With applications for President Joe Biden’s student loan debt relief plan right around the corner, federal officials are warning about scams.

President Joe Biden announced in August that his administration would cancel $10,000 in student loan debt for federal borrowers with incomes less than $125,000 (or households earning $250,000), as well as $20,000 for Pell Grant recipients.

The program is expected to aid about 40 million people, the White House said. Borrowers can’t apply for forgiveness yet, but the application is expected to become available early this month.

Scammers may try to take advantage of this moment, obtaining borrowers’ personal information to bilk people hoping for this debt relief, or worse, clean out their bank accounts. For borrowers who qualify for forgiveness, it’s critical to know signs of fishy phone calls and emails.

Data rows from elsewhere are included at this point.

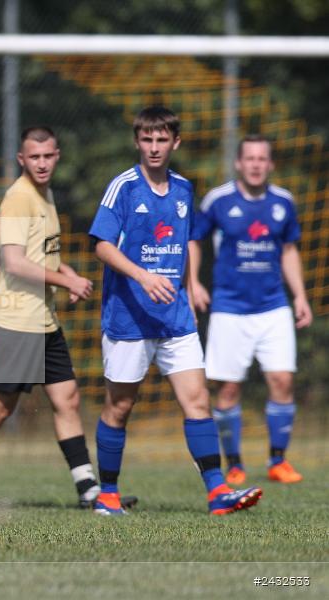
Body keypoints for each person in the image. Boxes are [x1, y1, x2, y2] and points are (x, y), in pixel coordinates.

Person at [88, 106, 262, 516]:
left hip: (175, 318)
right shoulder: (124, 187)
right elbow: (101, 244)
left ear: (175, 142)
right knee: (120, 406)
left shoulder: (184, 189)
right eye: (146, 140)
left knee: (198, 401)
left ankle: (218, 492)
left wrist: (193, 281)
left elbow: (187, 243)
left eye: (161, 139)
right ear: (137, 142)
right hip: (129, 318)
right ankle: (108, 493)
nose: (153, 147)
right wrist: (143, 277)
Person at [0, 128, 108, 509]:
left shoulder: (46, 194)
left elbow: (44, 255)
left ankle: (88, 488)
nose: (42, 163)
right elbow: (15, 262)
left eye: (48, 156)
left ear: (57, 155)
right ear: (21, 160)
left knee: (67, 399)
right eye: (34, 157)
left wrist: (69, 276)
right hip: (15, 322)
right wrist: (65, 280)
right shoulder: (18, 199)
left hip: (44, 319)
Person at [189, 135, 312, 485]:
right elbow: (194, 240)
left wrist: (300, 296)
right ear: (238, 164)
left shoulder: (283, 203)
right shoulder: (219, 201)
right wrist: (193, 282)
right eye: (250, 158)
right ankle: (236, 463)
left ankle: (278, 461)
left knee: (282, 379)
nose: (256, 164)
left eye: (262, 159)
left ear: (270, 164)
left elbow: (289, 250)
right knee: (227, 389)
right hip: (229, 307)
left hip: (273, 306)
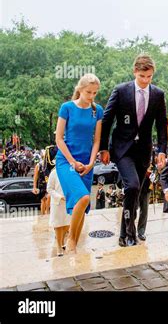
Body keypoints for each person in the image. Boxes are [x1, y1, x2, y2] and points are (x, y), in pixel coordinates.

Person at [99, 55, 168, 247]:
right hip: (122, 149)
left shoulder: (158, 94)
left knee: (135, 193)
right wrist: (103, 148)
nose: (145, 80)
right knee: (132, 186)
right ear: (134, 72)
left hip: (143, 151)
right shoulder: (121, 91)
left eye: (149, 77)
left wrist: (162, 150)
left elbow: (162, 125)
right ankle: (129, 234)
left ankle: (124, 233)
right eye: (142, 76)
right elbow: (107, 120)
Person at [55, 73, 103, 254]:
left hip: (87, 162)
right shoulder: (66, 107)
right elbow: (59, 139)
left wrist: (91, 163)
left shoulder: (97, 110)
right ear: (80, 90)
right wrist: (73, 162)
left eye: (95, 93)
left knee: (83, 206)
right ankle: (72, 239)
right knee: (82, 197)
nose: (91, 96)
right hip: (66, 160)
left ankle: (73, 242)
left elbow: (96, 140)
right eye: (88, 92)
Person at [47, 167, 71, 257]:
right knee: (58, 225)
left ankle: (62, 242)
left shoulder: (70, 170)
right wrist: (59, 197)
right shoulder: (54, 173)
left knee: (66, 225)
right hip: (57, 203)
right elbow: (49, 188)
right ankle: (59, 246)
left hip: (68, 201)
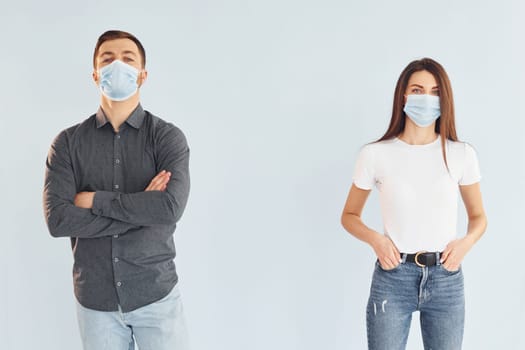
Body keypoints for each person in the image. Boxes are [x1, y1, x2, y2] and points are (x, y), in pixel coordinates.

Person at [43, 30, 190, 350]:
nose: (118, 66)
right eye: (107, 60)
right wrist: (142, 208)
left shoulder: (167, 138)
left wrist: (94, 200)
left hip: (156, 295)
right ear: (95, 75)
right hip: (96, 303)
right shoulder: (67, 144)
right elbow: (59, 221)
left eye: (128, 59)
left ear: (143, 75)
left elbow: (169, 208)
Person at [341, 58, 487, 350]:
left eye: (435, 91)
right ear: (403, 96)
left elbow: (479, 217)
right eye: (418, 90)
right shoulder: (375, 154)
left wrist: (466, 243)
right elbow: (349, 215)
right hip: (393, 279)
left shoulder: (461, 154)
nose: (427, 98)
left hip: (446, 278)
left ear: (444, 99)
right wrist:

Do not trust unsolicited calls, emails or texts from someone who claims to be from the Education Department or your student loan servicer, the FTC said. Scammers who reach out to you often lie about being affiliated with trusted agencies.

If you’re unsure about who’s calling or emailing, hang up immediately or don’t respond. It’s safer to initiate contact yourself – using information from the Education Department or your loan servicer’s official websites.

Some scammers will create fake applications to access borrowers’ savings. 

“The ‘debt relief application’ they give you is sometimes a direct deposit or Power of Attorney form – which lets scammers start to taking money from your bank account,” Grajales writes.

Never provide personal information about your loans with people who contact you out of the blue. Scammers might know some information about your loans, and will use it to gain your trust to get more details from you, the FTC says.

“If anyone says they need your FSA ID to help you, that’s a scam. Don’t do it,” Grajales added. “They can cut off contact between you and your servicer – and even steal your identity.”